Lindsey Vonn returned to racing for the first time in 10 months this weekend, a three-race, 72-hour test for her surgically repaired right knee.
Each finish showed improvement: 40th, then 11th, then fifth.
"The first day was getting that first race under your belt, which is always a big question mark," U.S. Ski Team women's speed coach Chip White said Sunday. "She got that, realized, 'Hey, I can do this.' The next day, she stepped it up a little bit. And then today, she's definitely in the hunt."
Most importantly, Vonn said her knee held up fine. Less than three weeks ago, the 29-year-old American partially re-tore one of two ligaments that were reconstructed last February.
"Skiing with not very much ACL left - it's pretty hard-core. So I give myself a little bit of credit," Vonn said with a smile after a World Cup super-G on Sunday. "But the fight's not over. I have a lot more to do, and I'm just going to keep working hard, and I'm not going to give up, and I'm going to be in Sochi, fighting for my medal."
Vonn won gold in downhill and bronze in the super-G at Vancouver in 2010.
Repeatedly over the past few days, Vonn said things such as "my focus is Sochi" or "my goal is definitely still to be as prepared as possible for Sochi."
On Sunday, she declared: "I'm ready for Sochi."
With the Winter Games less than two months away, here are five things to know about Alpine skiing:
'I KNOW I CAN WIN': Vonn was hardly concerned about her placings at Lake Louise, but seeing quick progress helped.
She called Sunday, when she was less than a second off the pace, "a huge step in the right direction."
"I have a lot of self-confidence now," Vonn said. "Every day, I got better and better. More aggressive. More confident. And I feel great."
Then she added the six words that meant the most of all: "I know I can win again."
VONN'S SCHEDULE: Vonn mentioned this week she might not race any World Cup giant slaloms this season. On Sunday, she said she might only race once or twice at all until the Olympics.

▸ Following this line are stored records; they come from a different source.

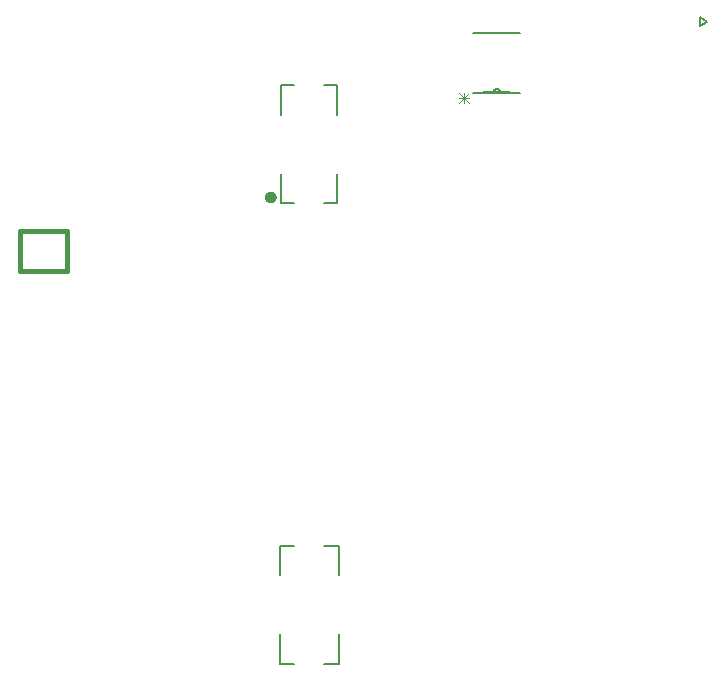
<source format=gbo>
G75*
%MOIN*%
%OFA0B0*%
%FSLAX25Y25*%
%IPPOS*%
%LPD*%
%AMOC8*
5,1,8,0,0,1.08239X$1,22.5*
%
%ADD10C,0.00600*%
%ADD11C,0.00300*%
%ADD12C,0.00500*%
%ADD13C,0.00700*%
%ADD14C,0.01969*%
%ADD15C,0.01600*%
D10*
X0291624Y0352960D02*
X0298324Y0352960D01*
X0300724Y0352960D01*
X0307424Y0352960D01*
X0304124Y0353060D02*
X0298324Y0353060D01*
X0294924Y0353060D01*
X0298324Y0353060D02*
X0298329Y0353128D01*
X0298338Y0353196D01*
X0298350Y0353264D01*
X0298367Y0353330D01*
X0298387Y0353396D01*
X0298411Y0353460D01*
X0298438Y0353523D01*
X0298469Y0353584D01*
X0298504Y0353644D01*
X0298542Y0353701D01*
X0298583Y0353756D01*
X0298627Y0353808D01*
X0298674Y0353858D01*
X0298724Y0353905D01*
X0298776Y0353950D01*
X0298831Y0353991D01*
X0298888Y0354029D01*
X0298947Y0354063D01*
X0299008Y0354095D01*
X0299071Y0354122D01*
X0299135Y0354146D01*
X0299201Y0354167D01*
X0299267Y0354183D01*
X0299335Y0354196D01*
X0299403Y0354205D01*
X0299471Y0354210D01*
X0299540Y0354211D01*
X0299608Y0354208D01*
X0299677Y0354201D01*
X0299744Y0354191D01*
X0299811Y0354176D01*
X0299877Y0354158D01*
X0299942Y0354136D01*
X0300006Y0354110D01*
X0300068Y0354081D01*
X0300128Y0354048D01*
X0300186Y0354012D01*
X0300243Y0353972D01*
X0300296Y0353930D01*
X0300348Y0353884D01*
X0300396Y0353836D01*
X0300442Y0353785D01*
X0300485Y0353731D01*
X0300524Y0353675D01*
X0300561Y0353617D01*
X0300593Y0353557D01*
X0300623Y0353495D01*
X0300649Y0353431D01*
X0300671Y0353366D01*
X0300689Y0353300D01*
X0300704Y0353233D01*
X0300715Y0353165D01*
X0300722Y0353097D01*
X0300725Y0353029D01*
X0300724Y0352960D01*
X0300722Y0353029D01*
X0300716Y0353097D01*
X0300706Y0353165D01*
X0300693Y0353232D01*
X0300675Y0353298D01*
X0300654Y0353363D01*
X0300629Y0353427D01*
X0300601Y0353489D01*
X0300569Y0353550D01*
X0300534Y0353609D01*
X0300495Y0353665D01*
X0300453Y0353720D01*
X0300408Y0353771D01*
X0300360Y0353821D01*
X0300310Y0353867D01*
X0300257Y0353910D01*
X0300201Y0353951D01*
X0300144Y0353988D01*
X0300084Y0354021D01*
X0300022Y0354052D01*
X0299959Y0354078D01*
X0299895Y0354101D01*
X0299829Y0354121D01*
X0299762Y0354136D01*
X0299695Y0354148D01*
X0299627Y0354156D01*
X0299558Y0354160D01*
X0299490Y0354160D01*
X0299421Y0354156D01*
X0299353Y0354148D01*
X0299286Y0354136D01*
X0299219Y0354121D01*
X0299153Y0354101D01*
X0299089Y0354078D01*
X0299026Y0354052D01*
X0298964Y0354021D01*
X0298904Y0353988D01*
X0298847Y0353951D01*
X0298791Y0353910D01*
X0298738Y0353867D01*
X0298688Y0353821D01*
X0298640Y0353771D01*
X0298595Y0353720D01*
X0298553Y0353665D01*
X0298514Y0353609D01*
X0298479Y0353550D01*
X0298447Y0353489D01*
X0298419Y0353427D01*
X0298394Y0353363D01*
X0298373Y0353298D01*
X0298355Y0353232D01*
X0298342Y0353165D01*
X0298332Y0353097D01*
X0298326Y0353029D01*
X0298324Y0352960D01*
X0294924Y0372660D02*
X0304124Y0372660D01*
X0307424Y0372760D02*
X0291624Y0372760D01*
X0367162Y0375035D02*
X0369524Y0376610D01*
X0367162Y0378185D01*
X0367162Y0375035D01*
D11*
X0290210Y0352726D02*
X0287074Y0349590D01*
X0290210Y0352726D01*
X0288642Y0352726D02*
X0288642Y0349590D01*
X0288642Y0352726D01*
X0287074Y0352726D02*
X0290210Y0349590D01*
X0287074Y0352726D01*
X0287074Y0351158D02*
X0290210Y0351158D01*
X0287074Y0351158D01*
D12*
X0227162Y0172319D02*
X0227162Y0162476D01*
X0232083Y0162476D01*
X0241926Y0162476D02*
X0246847Y0162476D01*
X0246847Y0172319D01*
X0246847Y0192004D02*
X0246847Y0201846D01*
X0241926Y0201846D01*
X0232083Y0201846D02*
X0227162Y0201846D01*
X0227162Y0192004D01*
D13*
X0227753Y0316020D02*
X0227753Y0325862D01*
X0227753Y0316020D02*
X0232083Y0316020D01*
X0241926Y0316020D02*
X0246257Y0316020D01*
X0246257Y0325862D01*
X0246257Y0345547D02*
X0246257Y0355390D01*
X0241926Y0355390D01*
X0232083Y0355390D02*
X0227753Y0355390D01*
X0227753Y0345547D01*
D14*
X0223225Y0317988D02*
X0223227Y0318050D01*
X0223233Y0318113D01*
X0223243Y0318174D01*
X0223257Y0318235D01*
X0223274Y0318295D01*
X0223295Y0318354D01*
X0223321Y0318411D01*
X0223349Y0318466D01*
X0223381Y0318520D01*
X0223417Y0318571D01*
X0223455Y0318621D01*
X0223497Y0318667D01*
X0223541Y0318711D01*
X0223589Y0318752D01*
X0223638Y0318790D01*
X0223690Y0318824D01*
X0223744Y0318855D01*
X0223800Y0318883D01*
X0223858Y0318907D01*
X0223917Y0318928D01*
X0223977Y0318944D01*
X0224038Y0318957D01*
X0224100Y0318966D01*
X0224162Y0318971D01*
X0224225Y0318972D01*
X0224287Y0318969D01*
X0224349Y0318962D01*
X0224411Y0318951D01*
X0224471Y0318936D01*
X0224531Y0318918D01*
X0224589Y0318896D01*
X0224646Y0318870D01*
X0224701Y0318840D01*
X0224754Y0318807D01*
X0224805Y0318771D01*
X0224853Y0318732D01*
X0224899Y0318689D01*
X0224942Y0318644D01*
X0224982Y0318596D01*
X0225019Y0318546D01*
X0225053Y0318493D01*
X0225084Y0318439D01*
X0225110Y0318383D01*
X0225134Y0318325D01*
X0225153Y0318265D01*
X0225169Y0318205D01*
X0225181Y0318143D01*
X0225189Y0318082D01*
X0225193Y0318019D01*
X0225193Y0317957D01*
X0225189Y0317894D01*
X0225181Y0317833D01*
X0225169Y0317771D01*
X0225153Y0317711D01*
X0225134Y0317651D01*
X0225110Y0317593D01*
X0225084Y0317537D01*
X0225053Y0317483D01*
X0225019Y0317430D01*
X0224982Y0317380D01*
X0224942Y0317332D01*
X0224899Y0317287D01*
X0224853Y0317244D01*
X0224805Y0317205D01*
X0224754Y0317169D01*
X0224701Y0317136D01*
X0224646Y0317106D01*
X0224589Y0317080D01*
X0224531Y0317058D01*
X0224471Y0317040D01*
X0224411Y0317025D01*
X0224349Y0317014D01*
X0224287Y0317007D01*
X0224225Y0317004D01*
X0224162Y0317005D01*
X0224100Y0317010D01*
X0224038Y0317019D01*
X0223977Y0317032D01*
X0223917Y0317048D01*
X0223858Y0317069D01*
X0223800Y0317093D01*
X0223744Y0317121D01*
X0223690Y0317152D01*
X0223638Y0317186D01*
X0223589Y0317224D01*
X0223541Y0317265D01*
X0223497Y0317309D01*
X0223455Y0317355D01*
X0223417Y0317405D01*
X0223381Y0317456D01*
X0223349Y0317510D01*
X0223321Y0317565D01*
X0223295Y0317622D01*
X0223274Y0317681D01*
X0223257Y0317741D01*
X0223243Y0317802D01*
X0223233Y0317863D01*
X0223227Y0317926D01*
X0223225Y0317988D01*
D15*
X0156296Y0306965D02*
X0156296Y0293579D01*
X0140548Y0293579D01*
X0140548Y0306965D01*
X0156296Y0306965D01*
M02*

</source>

"I really have to look at the program with my coaches, and we're going to come up with a game plan. But I don't need to do a lot," she said, adding that she wants to "take the risk away from any long-term damage on my knee."
'GETTING BUFF': So what will Vonn do when away from the World Cup?
"I'm going to be getting buff," she said. "I lose weight throughout the season, and I feel like I've already lost some muscle mass, so I'm really going to hit the gym hard."
GUT AND HOEFL-RIESCH: If Vonn was considered the best female skier in the world heading into the Vancouver Olympics, Switzerland's Lara Gut could be held in that regard this time. And if it's not Gut, maybe Germany's Maria Hoefl-Riesch.
Right now, they're swapping the overall World Cup standings lead on a daily basis.
Gut's victory in Sunday's super-G gave her four wins in a season that is eight races old.
And Hoefl-Riesch, a double Olympic gold medalist in 2010, won both Lake Louise downhills.
BODE'S BACK: Vonn wasn't the only American ski racer making significant strides.
Bode Miller, a five-time Olympic medalist, showed he again will be worth watching on his sport's biggest stage, even if he's 36 and missed last season because of left knee surgery.
Miller finished second in a giant slalom Sunday at Beaver Creek, Colo., behind U.S. teammate Ted Ligety.
"A little bit of redemption," Miller called it.
Ligety's four consecutive giant slalom victories are the most in that discipline since Alberto Tomba did it 22 years ago. As things stand now, there might be no bigger favorite in any Alpine race at Sochi than Ligety in the GS.